=== Material supplied ===
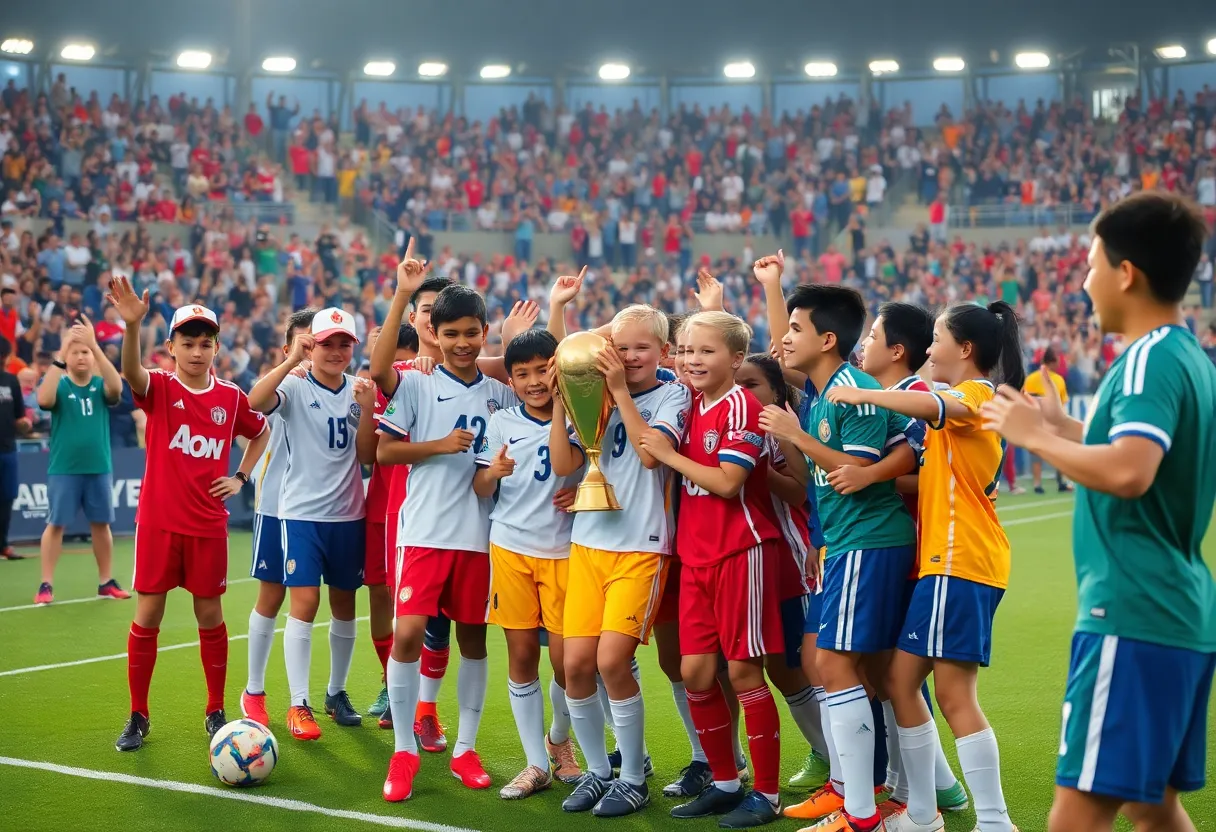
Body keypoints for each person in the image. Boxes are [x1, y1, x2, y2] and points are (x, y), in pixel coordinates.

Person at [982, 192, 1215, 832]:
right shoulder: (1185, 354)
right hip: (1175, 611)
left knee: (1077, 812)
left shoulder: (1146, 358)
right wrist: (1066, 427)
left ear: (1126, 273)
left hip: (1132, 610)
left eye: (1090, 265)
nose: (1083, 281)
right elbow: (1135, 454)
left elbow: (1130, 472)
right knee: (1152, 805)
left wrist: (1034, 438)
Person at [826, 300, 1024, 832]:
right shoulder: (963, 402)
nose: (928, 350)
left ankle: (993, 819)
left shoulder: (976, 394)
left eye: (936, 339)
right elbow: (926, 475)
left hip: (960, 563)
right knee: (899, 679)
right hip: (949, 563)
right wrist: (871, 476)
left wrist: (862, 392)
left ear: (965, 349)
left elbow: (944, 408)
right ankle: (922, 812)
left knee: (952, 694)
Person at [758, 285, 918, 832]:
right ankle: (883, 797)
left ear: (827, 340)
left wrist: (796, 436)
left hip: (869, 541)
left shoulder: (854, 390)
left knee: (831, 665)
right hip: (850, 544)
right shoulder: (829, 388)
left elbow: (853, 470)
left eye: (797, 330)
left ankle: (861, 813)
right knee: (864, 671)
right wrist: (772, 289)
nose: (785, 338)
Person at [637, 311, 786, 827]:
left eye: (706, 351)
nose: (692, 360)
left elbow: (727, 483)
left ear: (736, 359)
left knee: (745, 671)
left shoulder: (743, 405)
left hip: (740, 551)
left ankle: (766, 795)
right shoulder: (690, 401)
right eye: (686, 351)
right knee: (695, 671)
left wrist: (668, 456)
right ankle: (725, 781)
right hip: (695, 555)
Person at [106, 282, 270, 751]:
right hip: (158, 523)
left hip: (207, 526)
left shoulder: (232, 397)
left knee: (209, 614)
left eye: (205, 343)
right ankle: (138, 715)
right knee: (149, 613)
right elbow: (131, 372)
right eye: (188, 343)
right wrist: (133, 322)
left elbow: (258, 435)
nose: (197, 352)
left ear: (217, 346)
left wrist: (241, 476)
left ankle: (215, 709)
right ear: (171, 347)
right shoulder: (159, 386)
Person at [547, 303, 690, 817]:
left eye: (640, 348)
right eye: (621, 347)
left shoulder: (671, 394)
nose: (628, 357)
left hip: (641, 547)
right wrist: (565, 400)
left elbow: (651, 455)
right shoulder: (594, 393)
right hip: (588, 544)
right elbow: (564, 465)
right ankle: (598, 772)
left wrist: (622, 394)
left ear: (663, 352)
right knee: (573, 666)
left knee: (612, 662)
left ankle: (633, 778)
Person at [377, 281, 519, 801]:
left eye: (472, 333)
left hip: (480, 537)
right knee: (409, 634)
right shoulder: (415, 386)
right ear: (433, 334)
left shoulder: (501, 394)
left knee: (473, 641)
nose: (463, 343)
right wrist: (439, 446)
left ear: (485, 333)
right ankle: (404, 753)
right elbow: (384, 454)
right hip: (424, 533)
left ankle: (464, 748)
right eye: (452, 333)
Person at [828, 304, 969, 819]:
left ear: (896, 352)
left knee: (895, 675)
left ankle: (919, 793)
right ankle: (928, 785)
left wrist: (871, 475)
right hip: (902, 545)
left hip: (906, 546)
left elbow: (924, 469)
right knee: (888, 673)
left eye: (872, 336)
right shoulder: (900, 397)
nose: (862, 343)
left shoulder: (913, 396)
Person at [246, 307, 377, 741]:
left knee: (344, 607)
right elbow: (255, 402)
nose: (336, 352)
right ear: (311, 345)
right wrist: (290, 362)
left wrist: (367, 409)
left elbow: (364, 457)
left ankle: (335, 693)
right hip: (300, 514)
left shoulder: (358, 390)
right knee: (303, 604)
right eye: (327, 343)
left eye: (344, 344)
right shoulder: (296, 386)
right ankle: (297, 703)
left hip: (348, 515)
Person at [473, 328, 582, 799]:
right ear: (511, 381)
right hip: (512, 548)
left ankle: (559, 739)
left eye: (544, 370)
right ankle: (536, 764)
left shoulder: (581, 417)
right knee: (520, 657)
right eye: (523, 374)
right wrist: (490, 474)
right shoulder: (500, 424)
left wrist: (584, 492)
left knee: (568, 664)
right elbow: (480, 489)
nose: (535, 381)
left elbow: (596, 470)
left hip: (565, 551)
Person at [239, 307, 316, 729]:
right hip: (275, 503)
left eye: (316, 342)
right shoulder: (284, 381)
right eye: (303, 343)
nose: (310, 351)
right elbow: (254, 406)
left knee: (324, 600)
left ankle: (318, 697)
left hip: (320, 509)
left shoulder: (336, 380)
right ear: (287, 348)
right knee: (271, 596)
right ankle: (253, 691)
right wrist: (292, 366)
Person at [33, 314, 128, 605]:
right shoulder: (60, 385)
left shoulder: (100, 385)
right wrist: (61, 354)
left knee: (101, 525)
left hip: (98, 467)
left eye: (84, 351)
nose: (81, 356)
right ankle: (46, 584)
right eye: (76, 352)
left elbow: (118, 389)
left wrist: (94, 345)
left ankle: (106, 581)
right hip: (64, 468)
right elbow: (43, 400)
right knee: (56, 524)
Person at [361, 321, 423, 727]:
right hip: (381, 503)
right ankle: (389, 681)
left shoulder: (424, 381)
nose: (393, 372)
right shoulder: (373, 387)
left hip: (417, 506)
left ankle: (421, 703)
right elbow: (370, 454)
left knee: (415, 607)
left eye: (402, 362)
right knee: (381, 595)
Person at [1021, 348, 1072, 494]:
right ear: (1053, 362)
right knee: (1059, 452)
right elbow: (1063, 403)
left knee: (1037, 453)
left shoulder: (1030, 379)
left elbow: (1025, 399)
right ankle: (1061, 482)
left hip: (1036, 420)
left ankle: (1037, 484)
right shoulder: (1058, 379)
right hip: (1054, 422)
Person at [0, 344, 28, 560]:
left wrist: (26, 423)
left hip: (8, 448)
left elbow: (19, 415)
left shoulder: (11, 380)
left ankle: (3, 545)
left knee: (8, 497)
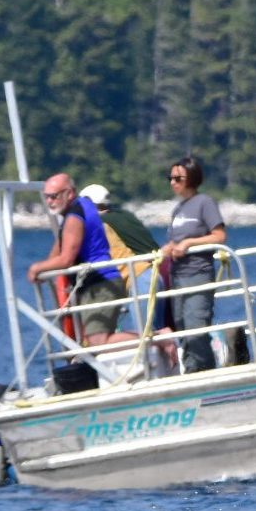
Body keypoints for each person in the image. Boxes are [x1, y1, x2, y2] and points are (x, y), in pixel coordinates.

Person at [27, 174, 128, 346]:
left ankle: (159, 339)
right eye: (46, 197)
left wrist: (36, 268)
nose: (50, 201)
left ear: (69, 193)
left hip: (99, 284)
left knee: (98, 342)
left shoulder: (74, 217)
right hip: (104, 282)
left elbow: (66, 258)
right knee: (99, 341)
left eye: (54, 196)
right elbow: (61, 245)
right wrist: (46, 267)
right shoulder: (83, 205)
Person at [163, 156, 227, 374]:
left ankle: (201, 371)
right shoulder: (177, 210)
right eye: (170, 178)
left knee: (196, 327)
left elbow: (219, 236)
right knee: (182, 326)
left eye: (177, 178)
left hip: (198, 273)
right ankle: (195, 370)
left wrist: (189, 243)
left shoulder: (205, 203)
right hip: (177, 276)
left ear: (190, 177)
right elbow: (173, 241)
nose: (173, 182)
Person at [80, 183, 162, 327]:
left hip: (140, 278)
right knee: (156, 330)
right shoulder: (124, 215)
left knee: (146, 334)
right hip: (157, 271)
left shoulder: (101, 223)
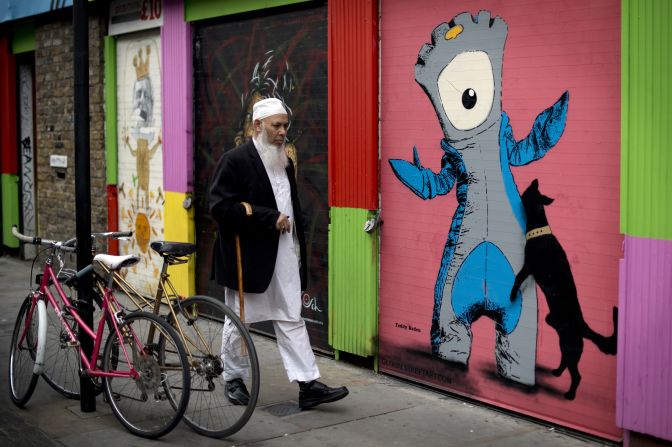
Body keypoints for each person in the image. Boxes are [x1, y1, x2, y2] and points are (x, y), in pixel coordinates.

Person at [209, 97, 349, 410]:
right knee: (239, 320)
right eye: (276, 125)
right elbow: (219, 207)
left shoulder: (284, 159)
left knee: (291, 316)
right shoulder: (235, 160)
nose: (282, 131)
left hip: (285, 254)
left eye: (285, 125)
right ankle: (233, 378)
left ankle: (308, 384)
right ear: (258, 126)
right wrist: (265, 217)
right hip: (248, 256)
===
== Task item ==
Each line above from the one with "left hip: (869, 541)" up to and including the one with "left hip: (740, 551)" must be set down exactly, and no line outside that span may appear.

== Response to the task ==
left hip: (869, 541)
left shoulder: (854, 390)
left knee: (831, 665)
right hip: (850, 544)
right shoulder: (829, 388)
left elbow: (853, 470)
left eye: (797, 330)
left ankle: (861, 813)
right knee: (864, 671)
right wrist: (772, 289)
nose: (785, 338)
Person at [637, 311, 786, 827]:
left eye: (706, 351)
nose: (692, 360)
left elbow: (727, 483)
left ear: (736, 359)
left knee: (745, 671)
left shoulder: (743, 405)
left hip: (740, 551)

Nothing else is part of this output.